Any baker care to give their two cents? Or have you tried this recipe with a different flavour?
Jamie says
This looks really good but I’m sure sure I have access to those kind of lemons ! Will normal lemons be okay as a substitute ?
Sarah says
Yes, regular lemons would be fine.
Anna says
I love anything with lemon really, and these looks soooo delicious. I will try it out, but it might be out of my league. 🙂
Rachel Keller says
Do I drain the liquid from the tofu package before making the filling??
Sarah says
Yes, I’ll clarify that in the recipe. Thanks.
Jen says
Hey! These look delicious, and I have nearly all the ingredients already…BUT…my hubbie hates lemon desserts (crazy, I know). Is there anything that could easily swap out and still work? Perhaps cacau powder? Or cocoa/peanut butter with the silken tofu?
Sarah says
Without trying that, I can’t recommend it…however you’ve given me a great idea for a recipe so look for a creamy chocolate peanut butter bar coming soon! Does he like orange desserts? Maybe you could substitute the lemon for orange.
Ester says
Try with nectarines, they are tangy and sweet, but use more that you’d do with lemons. That’s what I did and it was really nice..
Kersti Keller says
This is delicious! My only issue is how long it takes for the tofu to completely mix! It took nearly 30 minutes and I have an electric mixer!! But regardless it was delicious!! 🙂
Sarah says
Did you use silken tofu?
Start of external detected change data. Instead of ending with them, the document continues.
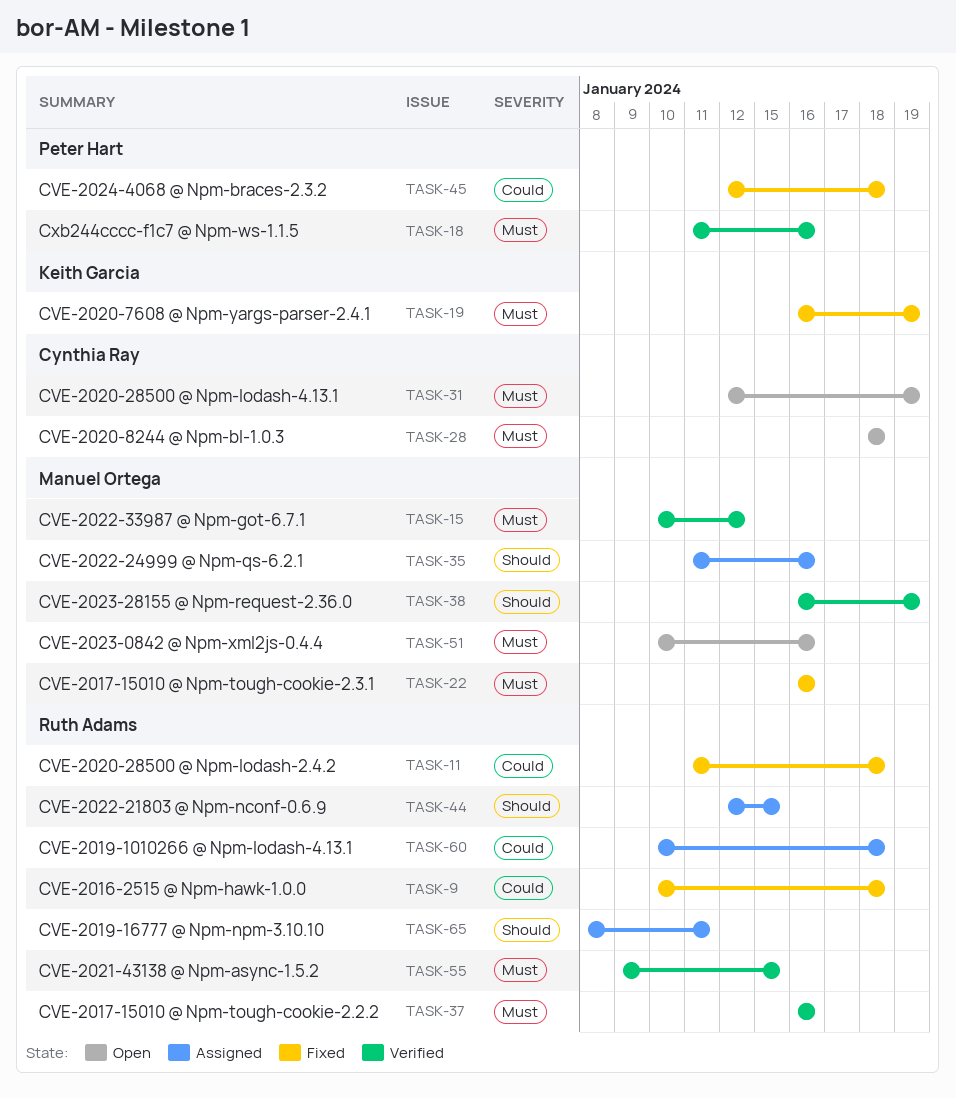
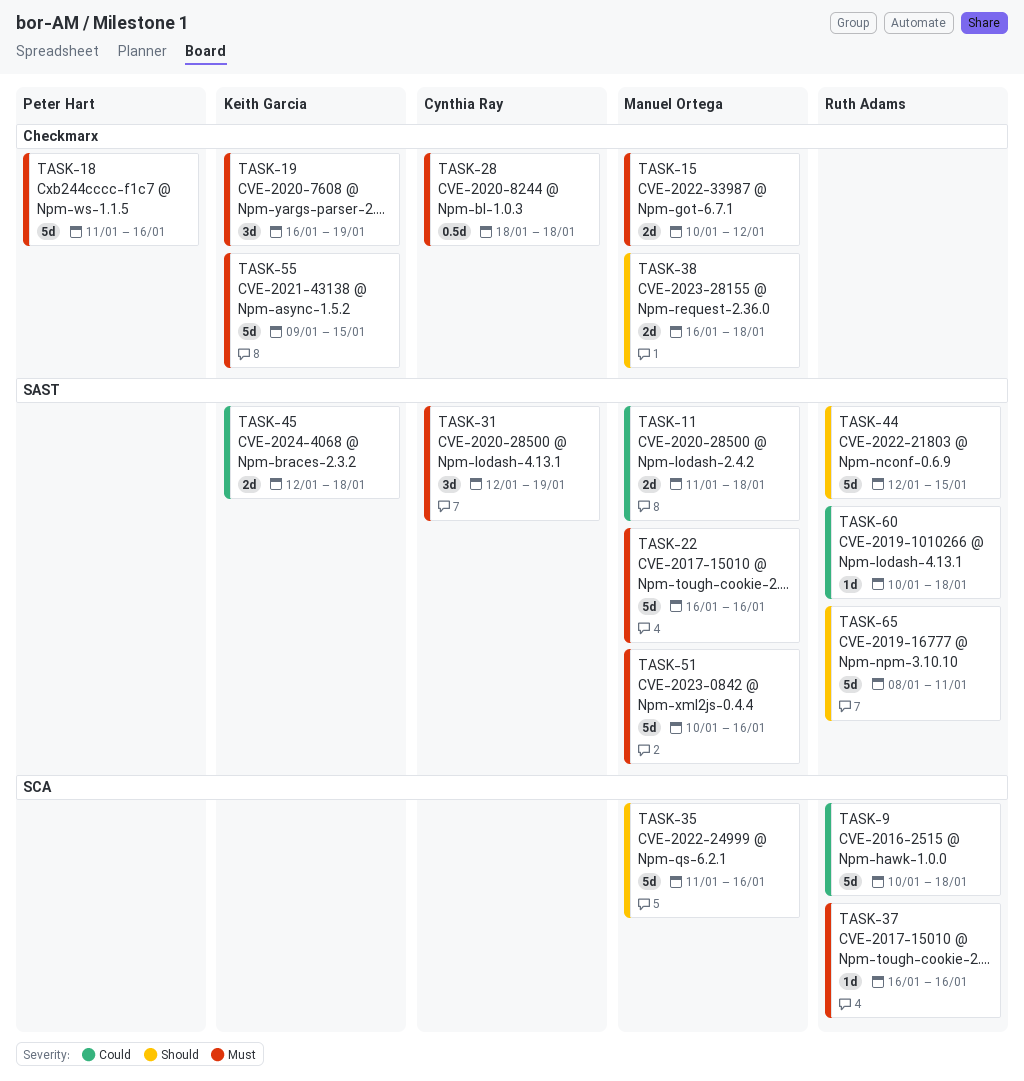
TASK-11, owner: Ruth Adams -> Manuel Ortega
TASK-38, due: Jan 19 -> Jan 18
TASK-45, owner: Peter Hart -> Keith Garcia
TASK-55, owner: Ruth Adams -> Keith Garcia

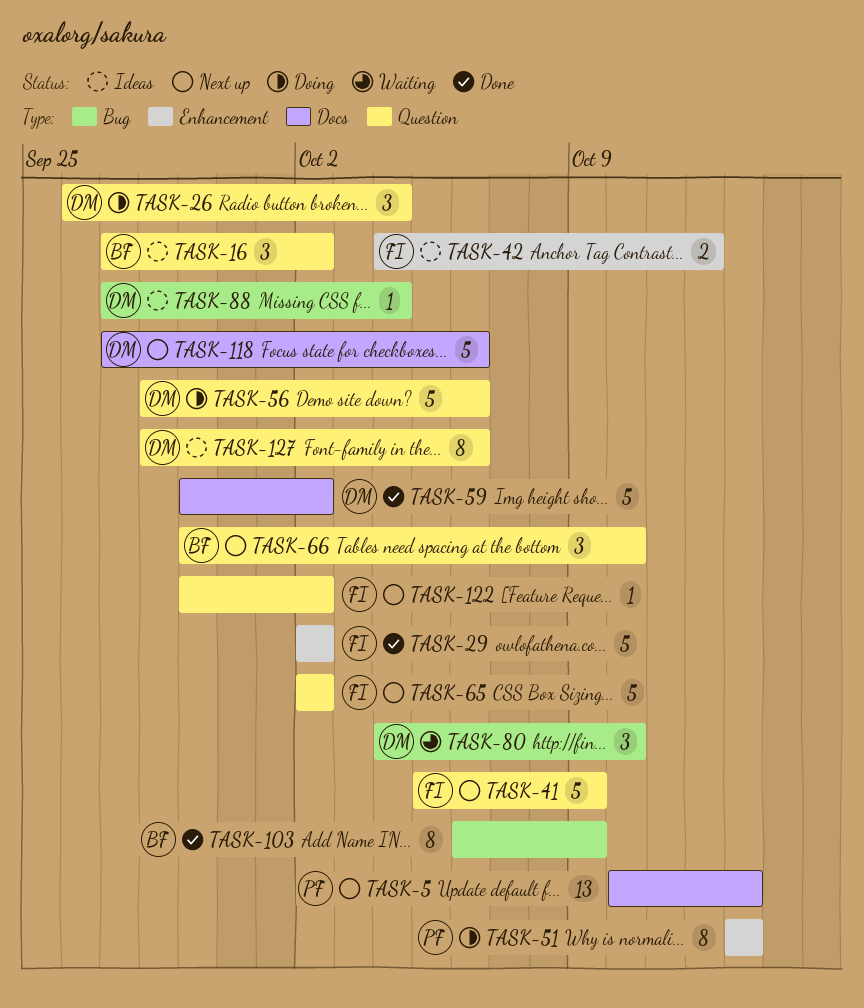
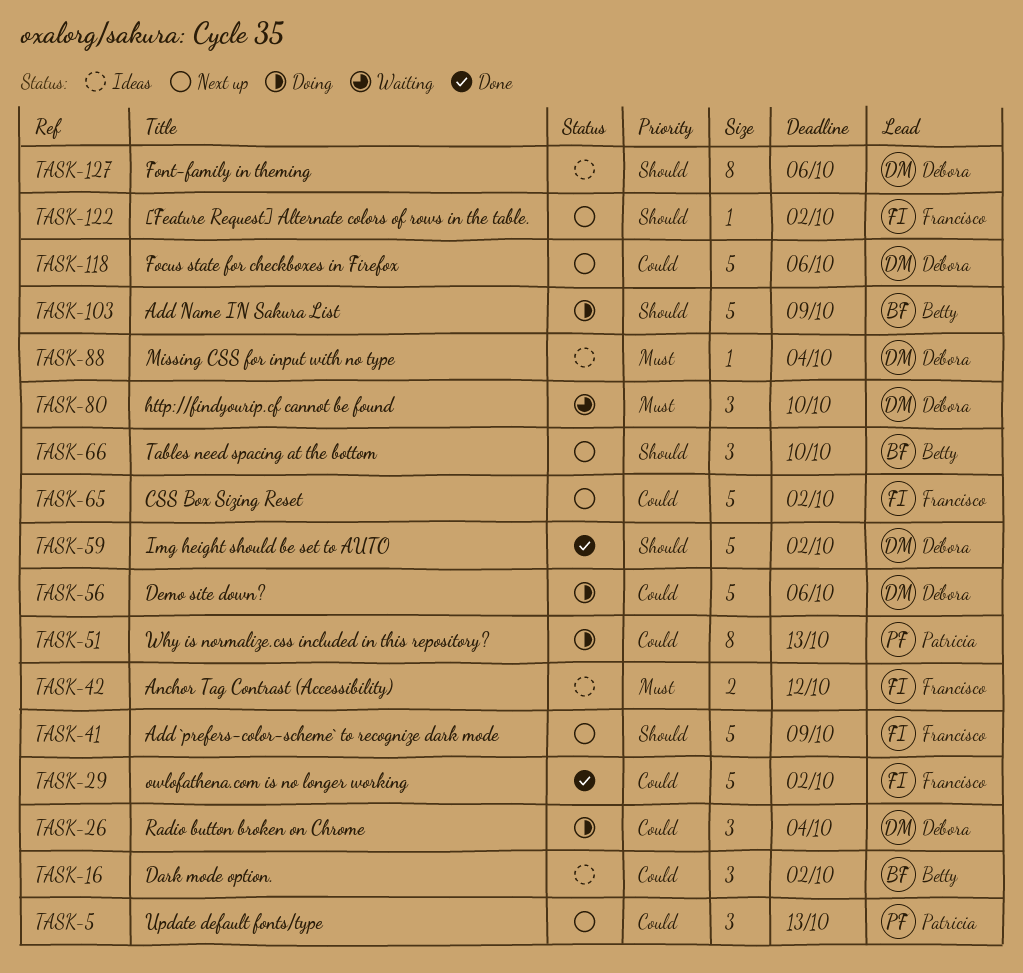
TASK-5, estimate: 13 -> 3
TASK-103, status: Done -> Doing
TASK-103, estimate: 8 -> 5

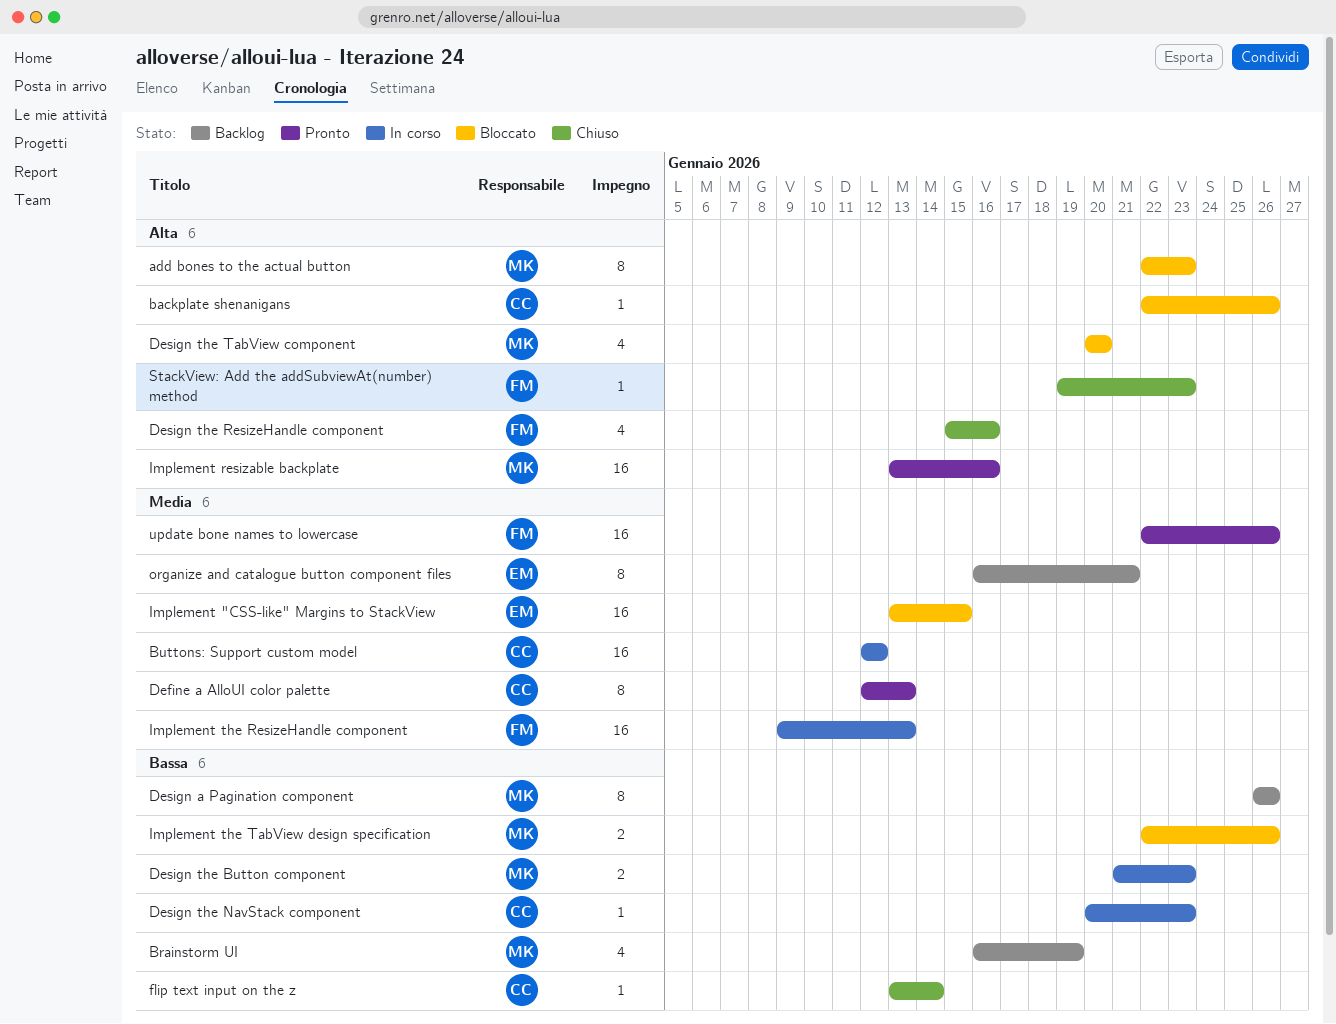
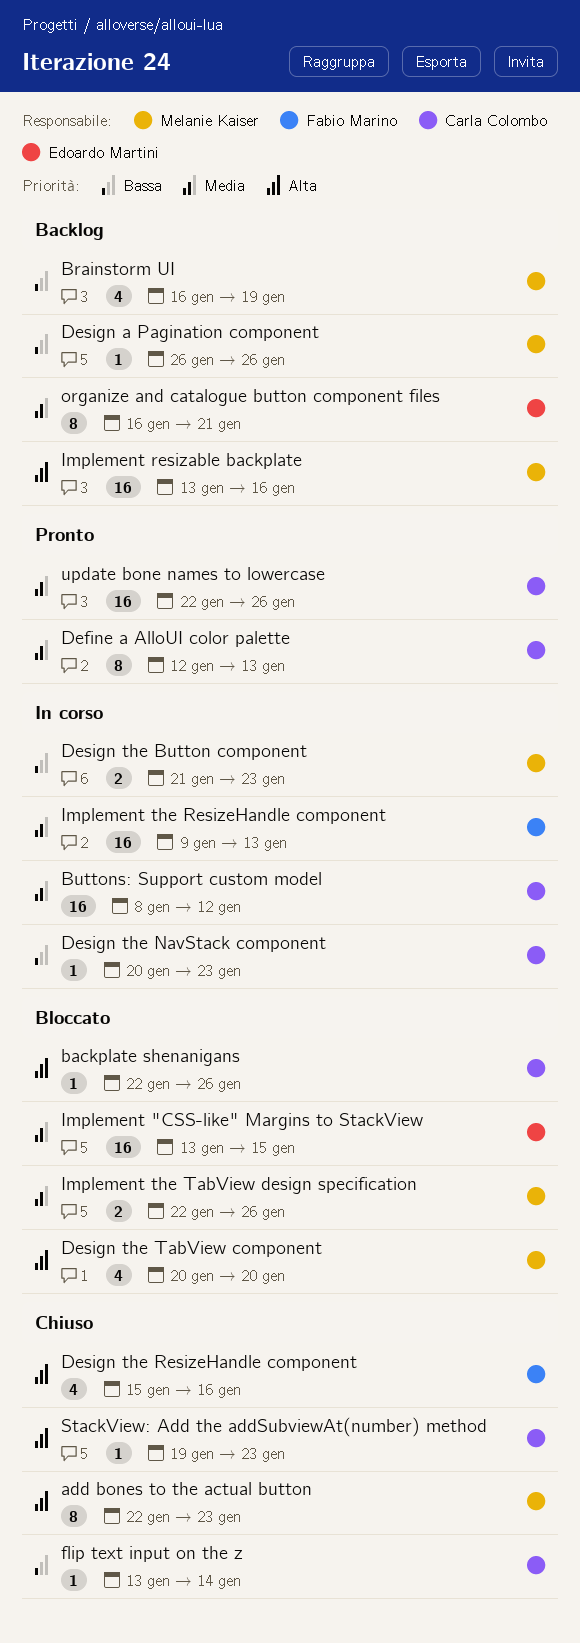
add bones to the actual button, status: Bloccato -> Chiuso
Buttons: Support custom model, start: Jan 12 -> Jan 8
Design a Pagination component, estimate: 8 -> 1
Implement resizable backplate, status: Pronto -> Backlog
Implement the TabView design specification, priority: Bassa -> Media
StackView: Add the addSubviewAt(number) method, owner: Fabio Marino -> Carla Colombo
update bone names to lowercase, owner: Fabio Marino -> Carla Colombo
I’ve only mixed it in a food processor and it takes about 30-60 seconds but even with an electric mixer, silken tofu should have been completely incorporated within 3-5 minutes.
Hannah says
Mine didn’t fully cook all the way through, they were in the oven for an hour… any suggestion?
Sarah says
Did you chill them in the refrigerator after baking them? They have to set up fully in the refrigerator.
Marie says
I’ve had it in the oven for 35+ minutes, and the custard is still really loose. Should I just keep cooking it, or will it harden when it cools? Thanks!
Sarah says
It should have a little jiggle to it, which will set as it cools. I imagine at 35 minutes, it’s done unless your oven runs low temperature.
Hannah says
Is there a tofu taste in the custard? I have used silken tofu in desserts before and the texture is great, but the tofu taste is never quite gone.
Sarah says
I personally don’t think so. However, because everyone tastes things a little differently I can’t say for certain that you wouldn’t taste the tofu. But if it helps, everyone who’s tried these has loved them and not noticed any tofu taste.
Heather Leckie says
Yum! These look great & our Meyer lemon is just coming back into season… and I have all the other ingredients in my cupboard! Many thanks for the recipe!
Sarah says
Awesome! Enjoy!
Amy Katz from Veggies Save The Day says
These lemon bars look amazing! Lucky for me we have a Meyer lemon tree in the back yard with a ton on fruit on it right now!
Sarah says
Lucky you! That sounds fantastic!
Gigi says
As far as I know, extra firm and silken tofu are two different things. I’ve never heard of “extra firm silken tofu”. Can you let me know what exactly you use? Thanks!
Sarah says
Maybe you have different varieties available to you where you are. Here we can find extra firm silken tofu as well as firm, medium, and soft. If all the silken tofu that you have access to is the same, I would suggest ordering some online:
PS says
Silken tofu is like the brand of tofu.